İKTİSATÇILARI paracı iktisatçılar, paracı olmayan iktisatçılar diye ayırmanın çok doğru olmadığını düşünüyorum.
Üretim ve para birbirini tamamlayan iki iktisadi unsurdur. Çağdaş iktisadi yaşamda, biri olmadan diğeri olmaz. Dolayısıyla, bir iktisatçı analizlerinde iki konuya da yanı ağırlığı vermek zorundadır.

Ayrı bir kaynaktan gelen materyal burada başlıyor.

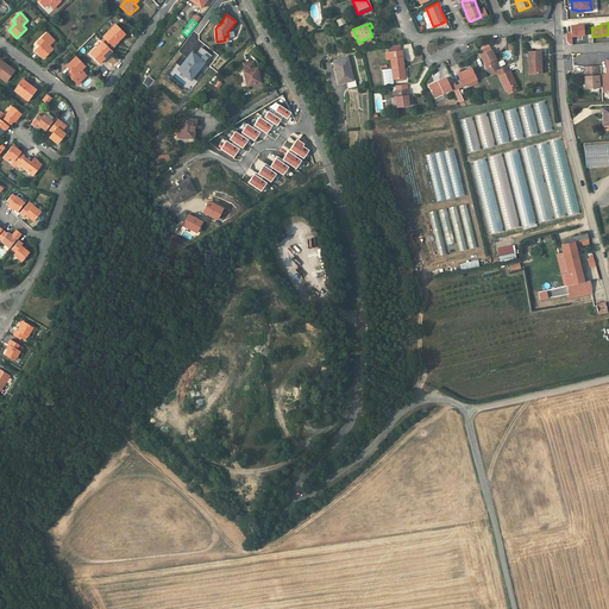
[(115,43),(125,33),(115,24),(104,37),(106,39),(111,45),(114,42),(115,43)]
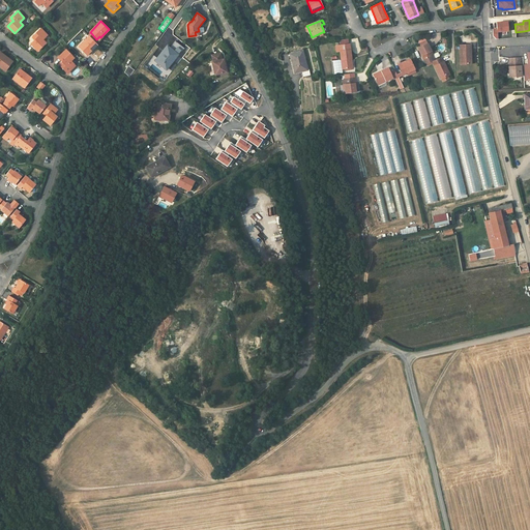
[(496,23),(497,29),(493,29),(493,36),(496,39),(498,39),(497,32),(508,31),(507,22),(496,23)]
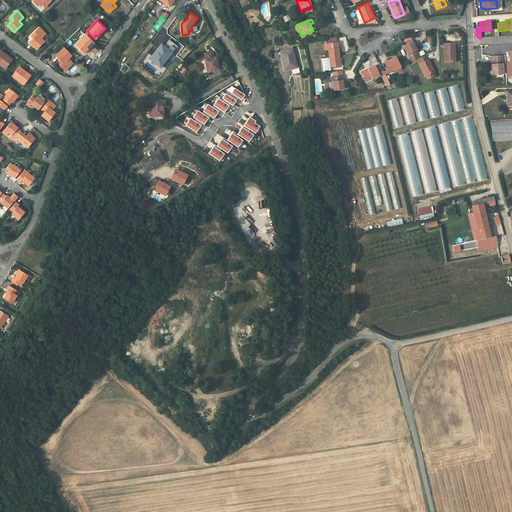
[(41,39),(46,34),(39,28),(32,35),(35,37),(30,42),(37,49),(44,42),(41,39)]
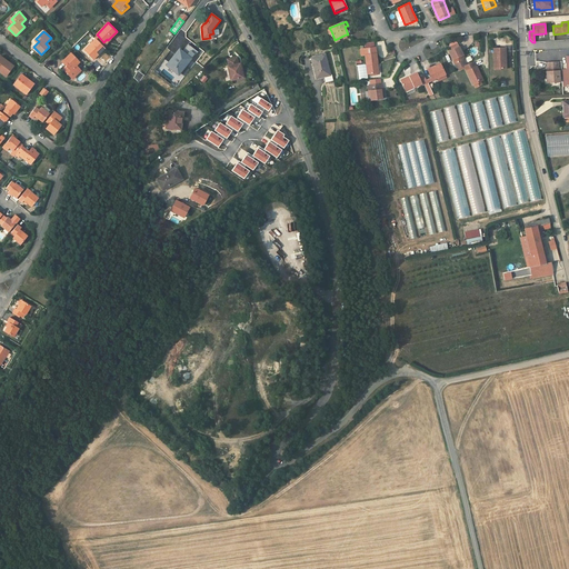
[(101,51),(100,49),(102,46),(97,39),(96,39),(83,50),(92,60),(101,51)]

Öncelikler farklı olabilir. Galiba, tartışmanın temelini de söz konusu önceliklerdeki farklılıklar oluşturuyor.
SİYASETÇİYE GÜVEN
Para politikası konusunda kafa yoran ya da para politikasının oluşumuna katkı yapan iktisatçıların siyasetçilere güvenmediği doğrudur, ama gerçeği tam yansıtmaz. İktidarların sıkı maliye politikasını yeterince uygulamadığı zaten aşikardır. İstikrar için sıkı para politikasında ısrar etmek ise şarttır. Milton Friedman’ın para arzının sabit bir biçimde büyütülmesi önerisinin arkasında biraz da bu güvensizlik vardır.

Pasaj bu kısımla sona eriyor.